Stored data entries
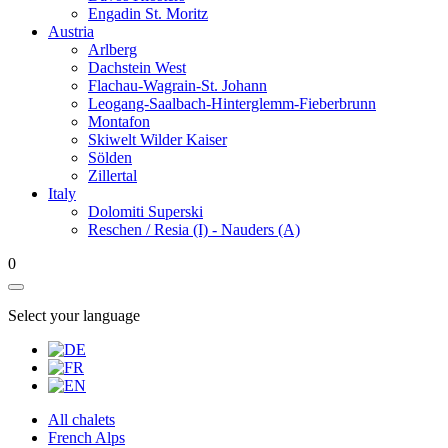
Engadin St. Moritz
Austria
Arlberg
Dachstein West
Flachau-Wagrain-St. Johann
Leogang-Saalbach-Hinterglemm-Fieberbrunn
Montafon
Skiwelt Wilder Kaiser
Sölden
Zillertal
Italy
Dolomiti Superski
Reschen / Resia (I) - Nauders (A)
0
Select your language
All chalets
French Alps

==

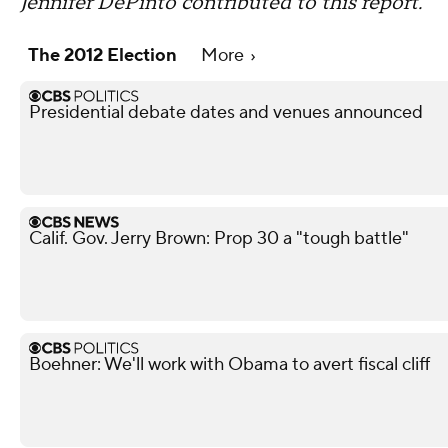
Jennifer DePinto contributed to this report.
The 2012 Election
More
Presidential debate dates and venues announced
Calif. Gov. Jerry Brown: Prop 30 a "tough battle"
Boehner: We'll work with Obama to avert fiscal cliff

...

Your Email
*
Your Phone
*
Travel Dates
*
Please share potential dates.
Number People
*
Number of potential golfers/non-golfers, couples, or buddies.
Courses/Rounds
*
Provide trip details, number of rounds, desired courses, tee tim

▶ [Required action] Copy out the material from the line with "Engadin St. Moritz" to the line with "French Alps", keeping both of those lines and every line between them unchanged.

▶ [Response to this task]
Engadin St. Moritz
Austria
Arlberg
Dachstein West
Flachau-Wagrain-St. Johann
Leogang-Saalbach-Hinterglemm-Fieberbrunn
Montafon
Skiwelt Wilder Kaiser
Sölden
Zillertal
Italy
Dolomiti Superski
Reschen / Resia (I) - Nauders (A)
0
Select your language
All chalets
French Alps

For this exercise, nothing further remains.